Страница 16 из 61
Кряжов отер слезу, навернувшуюся на глаза, и смолк на минуту.
— Ведь вот, тебе и на балах скучно, — продолжал он, — а посмотри на других девушек, они ночей не спят, плачут, если им не удастся в собрании поплясать…
— Что ты это выдумал, — задумчиво улыбнулась Груня. — Кто же это станет мучиться из-за бала?
— Кто? Все, решительно все девушки, за исключением тебя, — утверждал отец. — Им все прыгать хочется, болтать хочется, наряжаться хочется, — ну, а ты этого не любишь, потому что у тебя не такая подвижная натура… Ты более сосредоточенна, внутреннею жизнью живешь… Вот почему ты, голубка, ни о ком и не мечтаешь так страстно, не чувствуешь возможности уйти за кем-нибудь на край света.
— Кроме родных, кроме родных! — поспешила перебить Груня.
— Ну, голубка, и родные-то все твои — один я, — заметил отец.
— А Павел? — воскликнула девушка почти с негодованием на отца за то, что он забыл эту личность. — Ты не считаешь Павла родным?.. Но ведь я и за него, как за тебя, готова умереть, — да, да, умереть готова! — воскликнула она, и ее лицо снова запылало румянцем.
— Ну, конечно, конечно, добрая заступница! Ты знаешь, что я и сержусь на него, браню его, а не могу не любить его… Он мой приемный сын, твой брат… Я сам, может быть, менее любил бы тебя, если б ты не чувствовала привязанности к такому близкому нам обоим человеку… Жить вместе долгие годы, жить не разлучаясь, и не любить человека могут только черствые, недостойные уважения сердца… Ты, моя ласточка, не такова!..
Груня молчала и не начинала прерванного разговора об Обноскове. Отец вздохнул, видя ее потупленное, грустное лицо.
— Впрочем, голубка, ты не печалься, — заговорил он. — Я тебе не навязываю мужа насильно… Сохрани меня бог!.. Не выходи за Алексея, не выходи ни за кого, если не хочешь. Ты знаешь, ты мне не в тягость. Я не расстался бы с тобой, если бы ты и замуж вышла. Мы виделись бы каждый день… Да, да, непременно каждый день… Мы вместе бы нянчили детей, вместе бы радовались на их игры… Но не хочешь идти замуж, — не выходи! Проживем и так! Что же, ведь мне не привыкать стать жить в могиле своего кабинета, гнуть горб над книгами, не слышать юной зарождающейся жизни… Ведь и в прошлом только ты одна оживляла мой угол, развлекала меня детским лепетом во время отдыха, — тогда у меня был сплошной отдых, я не чувствовал, что у меня идет работа, я не уставал… Да, прошло это время, и не вернуть его!.. Будем жить мирно, тихо тянуть день за днем, стариться и ждать могилы…

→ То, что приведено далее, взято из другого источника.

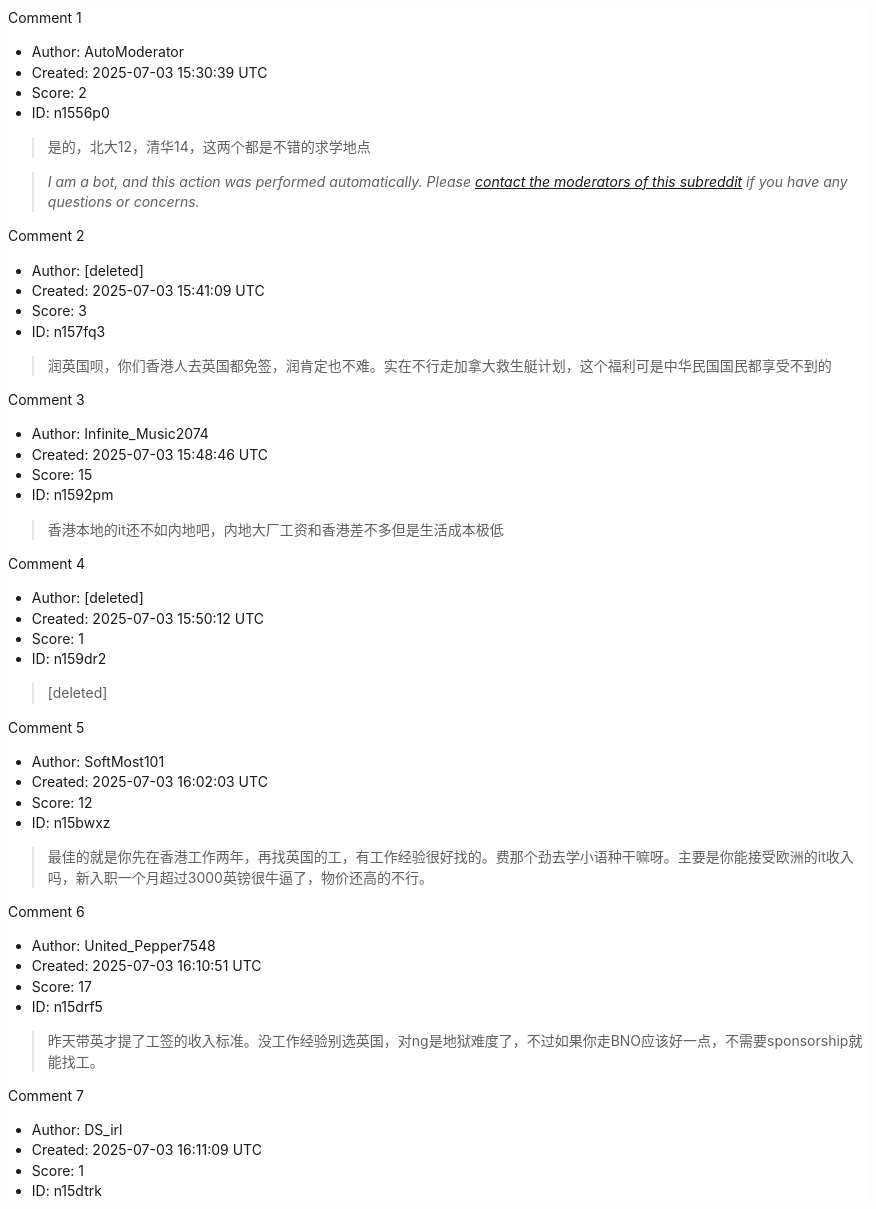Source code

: Comment 1

- Author: AutoModerator
- Created: 2025-07-03 15:30:39 UTC
- Score: 2
- ID: n1556p0

> 是的，北大12，清华14，这两个都是不错的求学地点

> *I am a bot, and this action was performed automatically. Please [contact the moderators of this subreddit](/message/compose/?to=/r/iwanttorun) if you have any questions or concerns.*

Comment 2

- Author: [deleted]
- Created: 2025-07-03 15:41:09 UTC
- Score: 3
- ID: n157fq3

> 润英国呗，你们香港人去英国都免签，润肯定也不难。实在不行走加拿大救生艇计划，这个福利可是中华民国国民都享受不到的

Comment 3

- Author: Infinite_Music2074
- Created: 2025-07-03 15:48:46 UTC
- Score: 15
- ID: n1592pm

> 香港本地的it还不如内地吧，内地大厂工资和香港差不多但是生活成本极低

Comment 4

- Author: [deleted]
- Created: 2025-07-03 15:50:12 UTC
- Score: 1
- ID: n159dr2

> [deleted]

Comment 5

- Author: SoftMost101
- Created: 2025-07-03 16:02:03 UTC
- Score: 12
- ID: n15bwxz

> 最佳的就是你先在香港工作两年，再找英国的工，有工作经验很好找的。费那个劲去学小语种干嘛呀。主要是你能接受欧洲的it收入吗，新入职一个月超过3000英镑很牛逼了，物价还高的不行。

Comment 6

- Author: United_Pepper7548
- Created: 2025-07-03 16:10:51 UTC
- Score: 17
- ID: n15drf5

> 昨天带英才提了工签的收入标准。没工作经验别选英国，对ng是地狱难度了，不过如果你走BNO应该好一点，不需要sponsorship就能找工。

Comment 7

- Author: DS_irl
- Created: 2025-07-03 16:11:09 UTC
- Score: 1
- ID: n15dtrk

Груня молчала, опустив голову на грудь. По ее щекам струились одинокие слезинки.
— Ради бога, не печалься, — утешал ее опять отец, не замечая, что надрывал ей сердце. — Я не ропщу. Я спокоен. Видишь, я спокоен. Авось еще проживу, авось еще не скоро покину тебя. Ведь собственно обо мне и заботиться нечего. Моя жизнь прожита. Страшно мне только за тебя, как ты останешься одна после моей смерти никому не нужною девушкой!.. Ведь у тебя почти никого и знакомых-то нет… Да, надо тебе сближаться со светом, надо выезжать, рассеиваться… После будет поздно заводить знакомства, а без знакомых жить нельзя девушке-сироте.

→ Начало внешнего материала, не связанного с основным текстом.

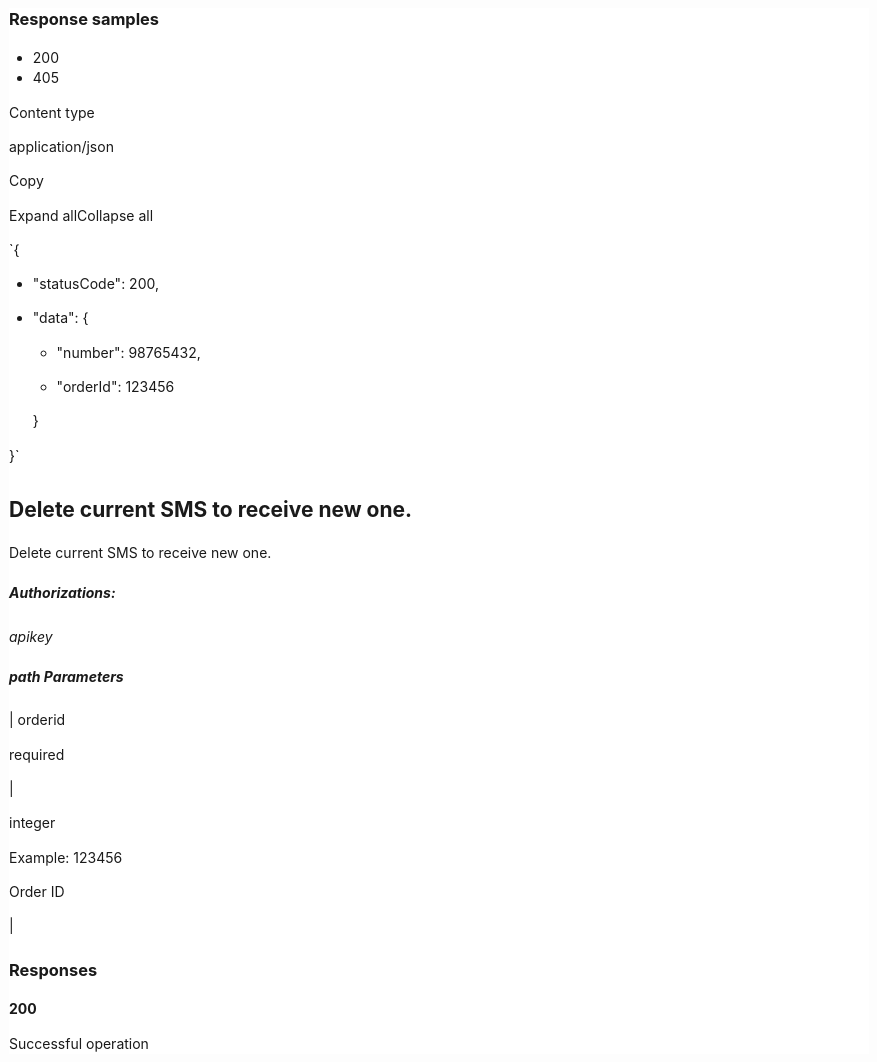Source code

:### Response samples

-   200
-   405

Content type

application/json

Copy

Expand allCollapse all

`{

-   "statusCode": 200,

-   "data": {

    -   "number": 98765432,

    -   "orderId": 123456

    }

}`

[](https://docs.smspva.com/#tag/activation_v2_all_methods/paths/~1activation~1clearsms~1{orderid}/put)Delete current SMS to receive new one.
--------------------------------------------------------------------------------------------------------------------------------------------

Delete current SMS to receive new one.

##### Authorizations:

*apikey*

##### path Parameters

| orderid

required

 |

integer

Example: 123456

Order ID

 |

### Responses

**200**

Successful operation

— Папа, если бы я вышла за Алексея, — ты был бы счастлив? — задумчиво спросила дочь каким-то надорванным голосом.
— Дитя мое, зачем ты спрашиваешь? Я только тогда был бы счастлив, когда ты была бы счастлива…
— Ну, а ты думаешь, что я была бы счастлива с ним?
— Дитя мое, если ты его не любишь, то, разумеется, ты не будешь с ним счастлива… Но я вообще говорю о замужестве.
— Я еще никого не люблю из посторонних мужчин…
— Ну, значит, и оставим этот разговор, и оставим, будто его не было, — тяжело вздохнул отец.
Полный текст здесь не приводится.